Tasks to carry out:
1: List every four-digit year that appears in the passage on Meichel's translation of Cenodoxus.
2: According to the passage on Meichel's translation of Cenodoxus, where was Bidermann's play first performed?

Source text:
++++

German Studies Research



            The Semiotics of (Im)Polite Address in Joachim Meichel’s 1635 German Translation of Cenodoxus: Der Doctor von Paris
         
          Copyright © 1998 by Paul Listen
           
Jakob Bidermann’s famous Latin moral play Cenodoxus Der Doctor von Pariß was first performed in 1602 in Augsburg at the school where he taught. The events in this Jesuitendrama are similar to those recounted in the legend of St. Bruno, who is supposed to have become quite pious after witnessing the damnation of a well-respected 11th century Parisian doctor (Tarot [Bidermann] 1965:158). (The bibliography is found at the end of this e-book.) Some thirty three years later Joachim Meichel’s German translation appeared in 1635. His translation is remarkable in that it effectively brings about a complex linguistic interplay among characters. One aspect of this interplay is politeness, more specifically polite address. The spectrum of verbal acts constituted by this interplay motivates the characters’ actions on a variety of levels.

++++

(Stored data entries)

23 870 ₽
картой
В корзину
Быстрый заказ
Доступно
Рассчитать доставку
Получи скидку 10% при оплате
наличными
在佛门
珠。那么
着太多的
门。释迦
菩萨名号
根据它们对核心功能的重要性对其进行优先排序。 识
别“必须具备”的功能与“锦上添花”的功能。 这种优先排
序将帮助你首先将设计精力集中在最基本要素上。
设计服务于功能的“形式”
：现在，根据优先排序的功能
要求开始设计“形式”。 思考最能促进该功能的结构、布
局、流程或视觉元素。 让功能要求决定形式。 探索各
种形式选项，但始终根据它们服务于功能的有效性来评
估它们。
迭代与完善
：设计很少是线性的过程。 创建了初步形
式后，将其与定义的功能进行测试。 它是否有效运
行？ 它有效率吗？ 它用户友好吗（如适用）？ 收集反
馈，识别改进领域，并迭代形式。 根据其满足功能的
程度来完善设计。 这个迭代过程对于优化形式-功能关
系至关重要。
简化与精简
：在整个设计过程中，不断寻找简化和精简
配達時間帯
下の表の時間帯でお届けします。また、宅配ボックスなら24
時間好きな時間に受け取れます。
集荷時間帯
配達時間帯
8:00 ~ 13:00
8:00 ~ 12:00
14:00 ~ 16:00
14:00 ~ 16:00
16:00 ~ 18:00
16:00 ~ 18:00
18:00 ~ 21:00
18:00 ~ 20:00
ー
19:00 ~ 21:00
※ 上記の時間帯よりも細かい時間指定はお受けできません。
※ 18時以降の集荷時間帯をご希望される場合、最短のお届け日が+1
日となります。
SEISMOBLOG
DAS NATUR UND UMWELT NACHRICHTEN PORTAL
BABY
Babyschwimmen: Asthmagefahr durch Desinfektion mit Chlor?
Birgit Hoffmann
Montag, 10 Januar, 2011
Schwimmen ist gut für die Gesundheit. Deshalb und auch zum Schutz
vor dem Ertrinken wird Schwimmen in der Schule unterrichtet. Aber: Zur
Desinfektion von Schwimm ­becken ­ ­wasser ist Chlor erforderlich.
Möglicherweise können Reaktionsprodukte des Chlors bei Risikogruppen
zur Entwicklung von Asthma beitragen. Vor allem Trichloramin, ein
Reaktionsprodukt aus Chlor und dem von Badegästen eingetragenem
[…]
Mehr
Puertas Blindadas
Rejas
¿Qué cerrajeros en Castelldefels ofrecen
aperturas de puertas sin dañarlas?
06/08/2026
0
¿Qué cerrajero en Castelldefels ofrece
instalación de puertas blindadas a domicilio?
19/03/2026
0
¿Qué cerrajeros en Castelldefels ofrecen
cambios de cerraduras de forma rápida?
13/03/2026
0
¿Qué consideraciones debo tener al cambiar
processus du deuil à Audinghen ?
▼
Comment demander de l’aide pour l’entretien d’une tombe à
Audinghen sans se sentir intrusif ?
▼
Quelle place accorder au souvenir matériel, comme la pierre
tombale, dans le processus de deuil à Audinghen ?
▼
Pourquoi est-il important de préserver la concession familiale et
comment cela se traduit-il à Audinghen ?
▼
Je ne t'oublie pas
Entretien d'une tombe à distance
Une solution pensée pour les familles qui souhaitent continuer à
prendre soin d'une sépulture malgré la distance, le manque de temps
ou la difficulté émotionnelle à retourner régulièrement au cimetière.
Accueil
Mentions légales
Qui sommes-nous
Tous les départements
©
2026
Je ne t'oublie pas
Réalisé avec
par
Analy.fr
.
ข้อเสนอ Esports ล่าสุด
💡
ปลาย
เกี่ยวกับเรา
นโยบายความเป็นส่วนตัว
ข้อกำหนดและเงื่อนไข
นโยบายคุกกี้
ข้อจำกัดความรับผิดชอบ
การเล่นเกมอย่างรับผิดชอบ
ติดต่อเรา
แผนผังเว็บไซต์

++++

Answer list:
1: 1635, 1998, 1602, 1965

2: In Augsburg, at the school where Bidermann taught.